**** RECORDS FOR PROCESSING
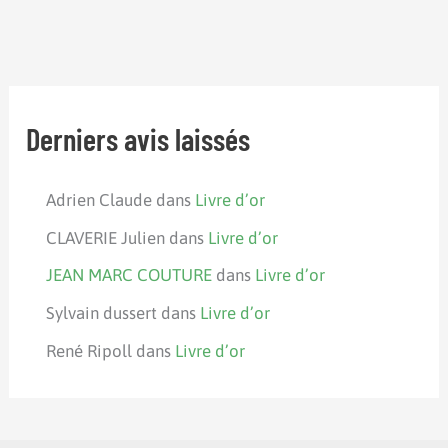
Derniers avis laissés
Adrien Claude
dans
Livre d’or
CLAVERIE Julien
dans
Livre d’or
JEAN MARC COUTURE
dans
Livre d’or
Sylvain dussert
dans
Livre d’or
René Ripoll
dans
Livre d’or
********
> **PROBLEM**
Exclude the pictures, and transcribe all of the material exactly.

> **SOLVED PROBLEM**
Derniers avis laissés
Adrien Claude
dans
Livre d’or
CLAVERIE Julien
dans
Livre d’or
JEAN MARC COUTURE
dans
Livre d’or
Sylvain dussert
dans
Livre d’or
René Ripoll
dans
Livre d’or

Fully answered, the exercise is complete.